Daftar Tugas:
• 1. Tentukan apakah tiap pernyataan berikut sesuai dengan tulisan bedah film Green: (a) Acara dibuka oleh Imam Safi’i sekitar pukul 20.00 WIB; (b) Hutan tempat tinggal orang utan ditebangi untuk membuka perkebunan karet; (c) Acara itu bertemakan “Menjaga Hutan Kalimantan”. Jawab ya atau tidak untuk masing-masing dan sertakan kutipan persis dari tulisan yang menjadi penentunya.
• 2. Tolong sebutkan semua peralatan rumah tangga yang disebut dalam tulisan bedah film Green sebagai hasil produksi dari kayu hutan yang ditebang.
• 3. Teruskan tulisan bedah film Green mulai setelah kalimat terakhir yang tercantum.

Selasa, 25 April 2017

Bedah Film Green, Ekspresi Haus Keilmuan dalam Melihat Lingkungan

Serba-serbi kehidupan memicu terjadinya komunikasi, tukar pendapat, saling bersinggungan satu ke hal lainnya. Tumbuhan dan hewan mempunyai daya tarik warna-warni bagi kehidupan, tidak lain halnya manusia. Daya tarik itu, akan punah jika diantara satu dari pada lainnya memiliki hasrat memiliki dan mau menang sendiri. Celakanya hanya manusia yang bisa berpikir tentang konsep pengendalian atas makhluk hidup selain dirinya (tumbuhan dan hewan). Terlihat jelas dalam film Patrick Rouxel dengan judul Green, bagaimana ia menggambarkan antara manusia, tumbuhan dan hewan saling berinteraksi dan bergesekan dalam ruang dan waktu yang sama.
Dewan Eksekutif Mahasiswa Fakultas Ushuludin Adab dan Dakwah (DEMA FUAD) IAIN Tulungagung menggelar diskusi dan bedah film dengan judul Green dari Patrick Rouxel di Aula Utama IAIN Tulungagung. Acara tersebut bertemakan “Melihat Ulang Problematika Lingkungan” yang di buka langsung oleh Imam Safi’i selaku ketua DEMA FUAD sekitar pukul 20.00 WIB.
Acara bedah film dan diskusi adalah salah satu rangkaian dari program kerja DEMA FUAD. Latar belakang menyajikan film dari Patrick Rouxel untuk menambah wawasan dalam melihat lingkungan. Selain itu, lingkungan harus dijaga dan dilestarikan oleh manusia begitu juga dengan hewan yang ada didalamnya.
Di awal-awal film Patrick Rouxel menyajikan tentang bagaimana keadaan Orang utan, yang sedang di bawa oleh sekelompok manusia. Ia korban dari eksploitasi Sumber Daya Alam. Film ini pada intinya adalah perjalanan emosional orang utan di akhir hayatnya.
Rumah Orang utan telah ditebangi, penebangan itu alih-alih untuk pembukaan lahan baru yaitu perkebunan kelapa sawit di Kalimantan. Bahan-bahannya telah di produksi sebagai alat peralatan rumah tangga seperti meja, kursi, pintu dan lain-lain. Selain itu kayu-kayu juga dijadikan produksi kertas-kertas yang kadang dianggap sepele oleh manusia. Seperti koran, sehabis dibaca tidak karuan ke mana. Yang jelas tempat terakhirnya koran ada ditempat pembuangan.
Selain ditebangi, hutan-hutan juga dibakar dan menimbulkan asap sehingga terdesak pada penciuman hewan di hutan itu. Berakhirlah keaneragaman hayati yang semula hidup dengan harmonis. Eksploitasi tetap menjadi acuan utama untuk menjadikan objek seperti orang utan tersiksa dan merana. Kejadian ini tak jauh dari perbuatan manusia.

Data yang Diberikan:
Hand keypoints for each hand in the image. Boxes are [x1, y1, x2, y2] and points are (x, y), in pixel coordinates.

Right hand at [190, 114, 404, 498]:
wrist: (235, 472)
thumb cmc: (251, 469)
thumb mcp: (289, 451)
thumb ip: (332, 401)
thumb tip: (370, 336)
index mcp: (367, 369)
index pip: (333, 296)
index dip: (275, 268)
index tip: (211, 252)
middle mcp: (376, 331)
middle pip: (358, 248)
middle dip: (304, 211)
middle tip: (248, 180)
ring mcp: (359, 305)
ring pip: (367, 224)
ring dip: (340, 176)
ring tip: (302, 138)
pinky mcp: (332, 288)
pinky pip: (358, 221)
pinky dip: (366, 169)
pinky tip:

Jawaban Tiap Tugas:
• 1.
(a) Ya: "di buka langsung oleh Imam Safi’i selaku ketua DEMA FUAD sekitar pukul 20.00 WIB"
(b) Tidak: "pembukaan lahan baru yaitu perkebunan kelapa sawit di Kalimantan"
(c) Tidak: "bertemakan “Melihat Ulang Problematika Lingkungan”"

• 2. Meja, kursi, pintu

• 3.
Refleksi
Semangat orde baru (orba) masih mengakar kuat sampai sekarang. Sedangkan semangat itu bersenyawa dengan kapitalisme. Kita melihat kayu-kayu itu ditebangi untuk diekspor ke luar negeri dan dimanfaatkan untuk kepentingan masyarakat lain. Begitu juga hasil dari kelapa sawit seperti minyak dan kosmetik.
Paham kapitalis begitu kuat diperlihatkan di film ini, para kapitalis diwakili oleh perusahaan, penguasa, ilmuan dan koperasi. Mereka memandang alam dan hewan berada di bawah mereka dan sebagai objek yang perlu dimanfaatkan dalam bentuk eksploitasi atau menguasainya.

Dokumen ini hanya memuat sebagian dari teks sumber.